Elle est à la croisée de l’anthropologie visuelle, du cinéma direct et de la fiction, elle en brouille les frontières. Elle est aussi une part du patrimoine mondial et de l’oralité : ce qu’il a filmé n’existe sans doute plus aujourd’hui. Avec Rouch et ceux qui ont travaillé avec lui, le film s’est fait méthode d’exposition des résultats, moyen d’expression et support de réflexion sur le monde et les hommes.

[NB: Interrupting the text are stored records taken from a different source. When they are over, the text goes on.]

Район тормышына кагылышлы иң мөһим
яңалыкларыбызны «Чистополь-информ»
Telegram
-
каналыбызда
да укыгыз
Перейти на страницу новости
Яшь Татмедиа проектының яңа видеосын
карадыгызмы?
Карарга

Jean Rouch a saisi les bouleversements qui traversaient les populations, les peuples, dans l’Afrique coloniale, à l’heure des indépendances et de la décolonisation. Il a filmé la confrontation d’esprits anciens face aux esprits modernes. Des rituels de possession aux quelques épisodes de vie, l’œuvre de Rouch reste une source inépuisable pour la compréhension du monde moderne et de l’histoire du cinéma. La transmission de Rouch passe aussi par ces étudiants, ces jeunes chercheurs qui ont pu croiser sa route et, dans leur pays, ont su partagé leur(s) vision(s) du ciné-Rouch, du cinéma anthropologique, de l’anthropologie visuelle.

J’ai terriblement peur des gens qui un beau jour cessent d’apprendre et deviennent professeurs, qui entrent vivants dans leur propre statue. Moi, je n’ai jamais fini d’apprendre, de rencontrer.